Votre contrat est d’une durée de trois ans, mais l’année dernière fut particulière. Allez-vous rester directeur musical de l’OJM une année de plus ?
D.W. : L’année dernière aurait dû être effectivement la première. Mais le travail fut numérique. Alors cette année c’est officiellement le début. Il me reste donc deux ans, jusqu’en 2023, puis nous avons signé pour un contrat supplémentaire de trois ans. Pour cette année, nous aurions dû compter 90 musiciens, mais nous n’en avons que 44 du fait que des frontières sont encore fermées. Nous avons donc établi un programme axé sur l’orchestre de chambre.
Est-ce à dire que les sessions de l’OJM pourraient s’ouvrir à deux orchestres, un symphonique et un de chambre dans les années à venir ?
D.W. : (Souriant) C’est une excellente idée et ce serait fabuleux car ce sont des façons très différentes de travailler. On ne sait jamais…
Propos recueillis par Michel Egéa, le 16 juillet 2021
(1) Duncan Ward est une personnalité investie dans la lutte contre les inégalités et a cofondé la WAM Foundation, qui envoie chaque année de jeunes musiciens britanniques enseigner la musique classique occidentale dans des écoles indiennes avec l'envie de créer des vocations. Il est également engagé auprès de l’association sud-africaine MIAGI (Music Is A Great Investment) pour laquelle il dirige une série de concerts pour fêter le centenaire de la naissance de Nelson Mandela en 2018.

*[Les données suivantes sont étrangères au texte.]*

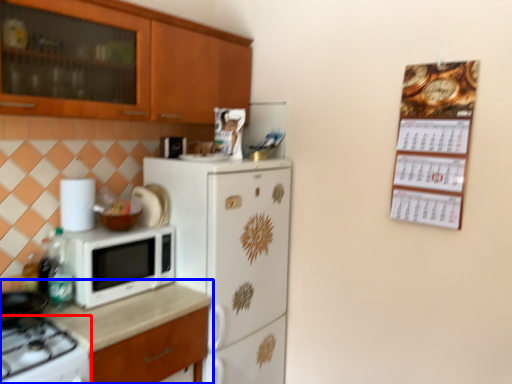
Question: Which object is closer to the camera taking this photo, gas stove (highlighted by a red box) or countertop (highlighted by a blue box)?

Choices:
 (A) gas stove
 (B) countertop

Answer: (A)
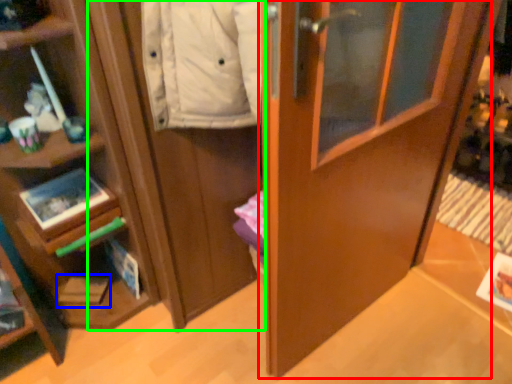
Question: Based on their relative distances, which object is farther from door (highlighted by a red box)? Choose from magazine (highlighted by a blue box) and cabinetry (highlighted by a green box).

Choices:
 (A) magazine
 (B) cabinetry

Answer: (A)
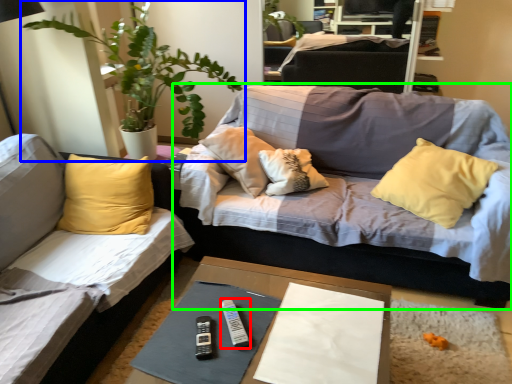
Question: Which object is the farthest from remote (highlighted by a red box)? Choose among these: houseplant (highlighted by a blue box) or studio couch (highlighted by a green box).

Choices:
 (A) houseplant
 (B) studio couch

Answer: (A)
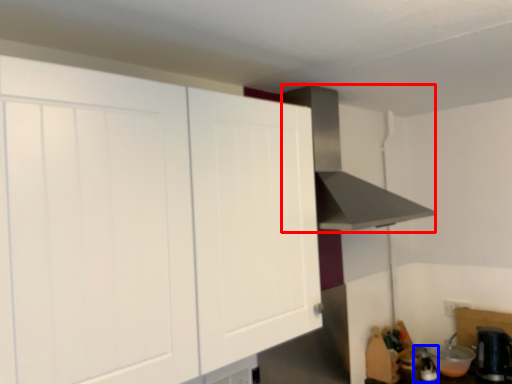
Question: Which object appears closest to the camera in this image, vent (highlighted by a red box) or appliance (highlighted by a blue box)?

Choices:
 (A) vent
 (B) appliance

Answer: (A)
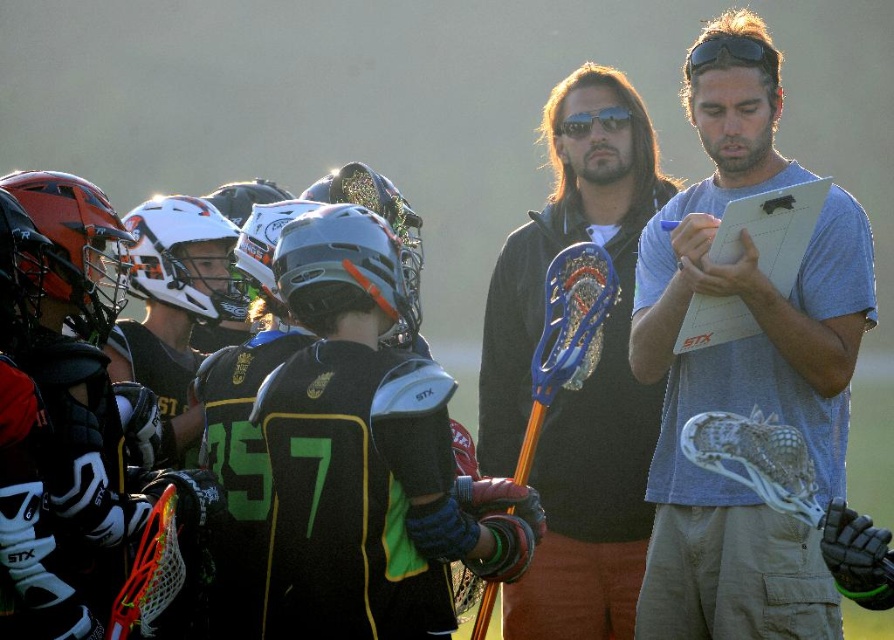
Is gray cotton shirt at center further to camera compared to black matte jacket at center?

No.

Is gray cotton shirt at center bigger than black matte jacket at center?

Yes, gray cotton shirt at center is bigger than black matte jacket at center.

Find the location of a particular element. gray cotton shirt at center is located at coordinates (744, 364).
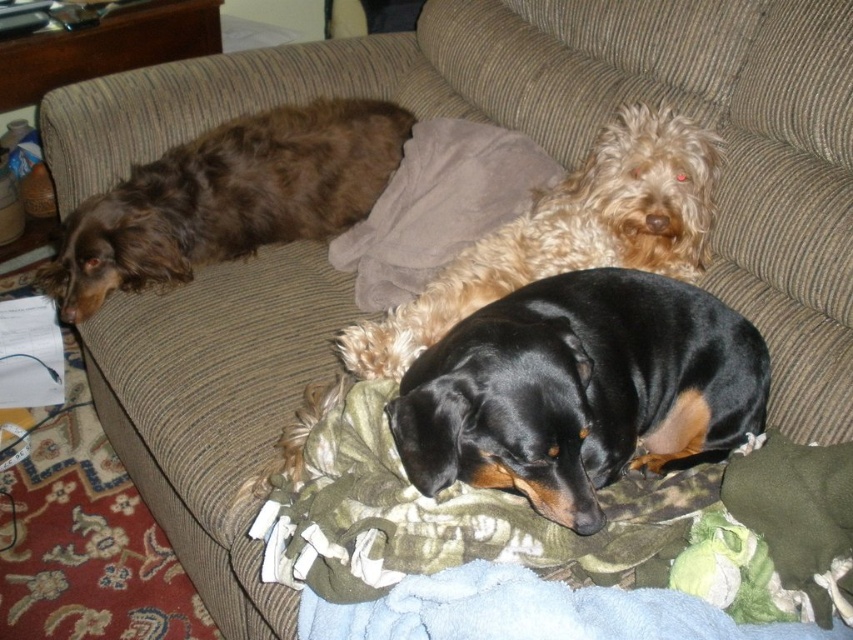
Question: Does brown shaggy dog at left have a larger size compared to shiny black coat at center?

Choices:
 (A) yes
 (B) no

Answer: (B)

Question: Which point is farther to the camera?

Choices:
 (A) (416, 460)
 (B) (277, 237)
 (C) (355, 522)

Answer: (B)

Question: Which of these objects is positioned closest to the shiny black coat at center?

Choices:
 (A) brown shaggy dog at left
 (B) camouflage fabric blanket at lower center

Answer: (B)

Question: Considering the relative positions of camouflage fabric blanket at lower center and shiny black coat at center in the image provided, where is camouflage fabric blanket at lower center located with respect to shiny black coat at center?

(2) www.streetwiseopera.org/
L’Orchestre des Jeunes de la Méditerranée se produira le 21 juillet à 20 heures au Grand Théâtre de Provence. Au programme : Hannah Kendall, Tuxedo Vasco 'de' Gama ; Ravel, Le Tombeau de Couperin ; Berio : Folk Songs (avec Anna Stephany, mezzo) ; Farrenc, Symphonie n°3 en sol mineur, op. 36.
Le programme sera repris à Montpellier au Festival Radio France Occitanie Montpellier le 22 juillet à 20h et à Mougins le 23 juillet à 21h.